Bei Guerilla-Aktionen in der Obstplantage hält der Filius die Leiter, bei Wahlkämpfen fällt ihm manchmal eine Nebenrolle zu. Dann fragt der Vater vor Publikum, was Obstbaumschnitt und Politik gemeinsam hätten. Der Sohn antwortet unter Gelächter und Applaus: „Man muss die Oberen stutzen, damit die Unteren Licht bekommen.“
Auch Boris Palmer beherrscht den Obstbaumschnitt, auch bei ihm bietet sich die Analogie zur Politik an, wobei Kritiker womöglich an einen Kahlschlag denken. An die radikale Politikmethodik des Remstal-Rebellen allemal. „Es gibt keinen Grund, mich für meinen Vater zu schämen“, sagt Boris Palmer, der bei dem naheliegenden Vergleich aber nur eine Übereinstimmung sieht: „Wenn es darum geht, bei ungerechtem Druck nicht nachzugeben, dann bin ich wie mein Vater. Dann halte ich dagegen.“
Das Problem, das manche Menschen mit Boris Palmer haben, liegt allerdings darin, dass ihm dieses „Dagegenhalten“als innerer Kompass dient. Im Großen und nicht zuletzt im Kleinen.
Mittagessen am Neckar auf einer sonnengefluteten Terrasse, der Redakteur bestellt Apfelschorle. Noch bevor das Getränk auf dem Tisch steht, klärt Palmer auf: „Zuckersüß“, das Gesöff komme von sonst woher, der Inhaber aber weigere sich, ein regionales Produkt auf die Karte zu setzen – deshalb trinke er hier keine Apfelschorle mehr. Der Zuhörer ahnt: Viel hat irgendwann wahrscheinlich nicht gefehlt und Palmer hätte zum Kahlschlag angesetzt und die in der Tat scheußliche Apfelschorle via Facebook zum bundesweiten Politikum gemacht. Es wäre nicht das erste Mal gewesen.
___
AUFGABE A ▸ Schreibe im Textabschnitt die Stelle von "Mittagessen am Neckar" bis "erste Mal gewesen." um, indem du "Apfelschorle" überall durch "Saftschorle" ersetzt.

VORLIEGENDE EINTRÄGE ▸
___
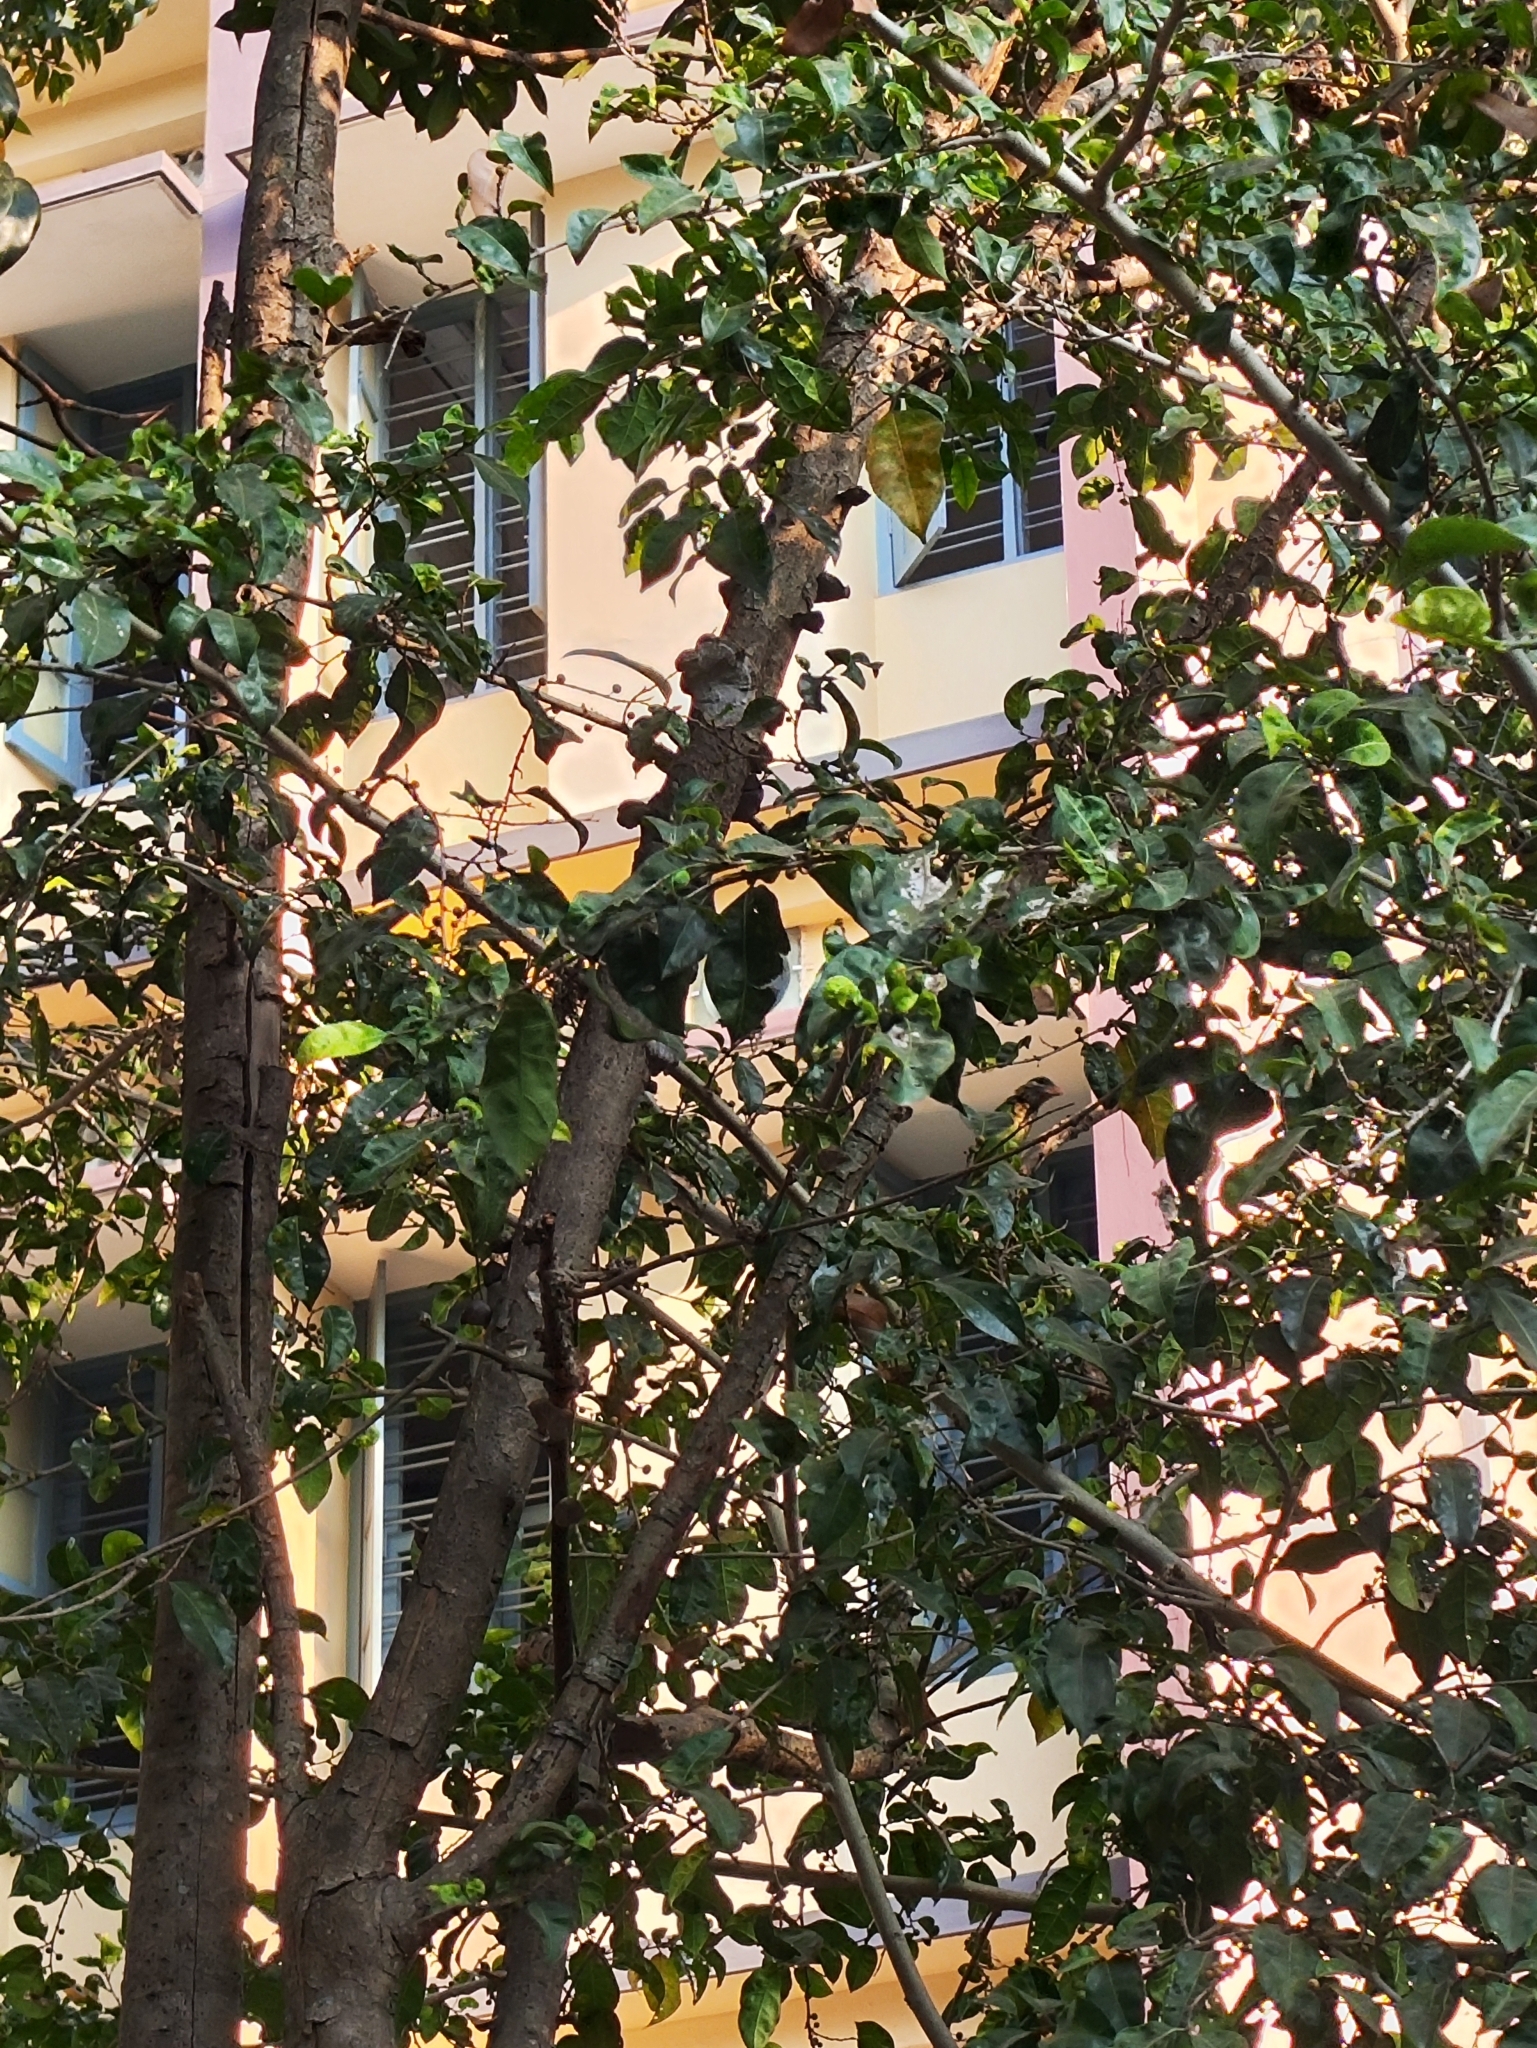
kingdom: Animalia
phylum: Chordata
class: Aves
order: Piciformes
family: Megalaimidae
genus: Psilopogon
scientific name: Psilopogon viridis
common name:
___
AUFGABE B ▸ Schreib aus den Einträgen die Zeilen ab der Zeile mit "phylum: Chordata" bis zum Ende der Einträge wortgetreu ab, beide Enden eingeschlossen.

ANTWORT A ▸
Mittagessen am Neckar auf einer sonnengefluteten Terrasse, der Redakteur bestellt Saftschorle. Noch bevor das Getränk auf dem Tisch steht, klärt Palmer auf: „Zuckersüß“, das Gesöff komme von sonst woher, der Inhaber aber weigere sich, ein regionales Produkt auf die Karte zu setzen – deshalb trinke er hier keine Saftschorle mehr. Der Zuhörer ahnt: Viel hat irgendwann wahrscheinlich nicht gefehlt und Palmer hätte zum Kahlschlag angesetzt und die in der Tat scheußliche Saftschorle via Facebook zum bundesweiten Politikum gemacht. Es wäre nicht das erste Mal gewesen.

ANTWORT B ▸
phylum: Chordata
class: Aves
order: Piciformes
family: Megalaimidae
genus: Psilopogon
scientific name: Psilopogon viridis
common name:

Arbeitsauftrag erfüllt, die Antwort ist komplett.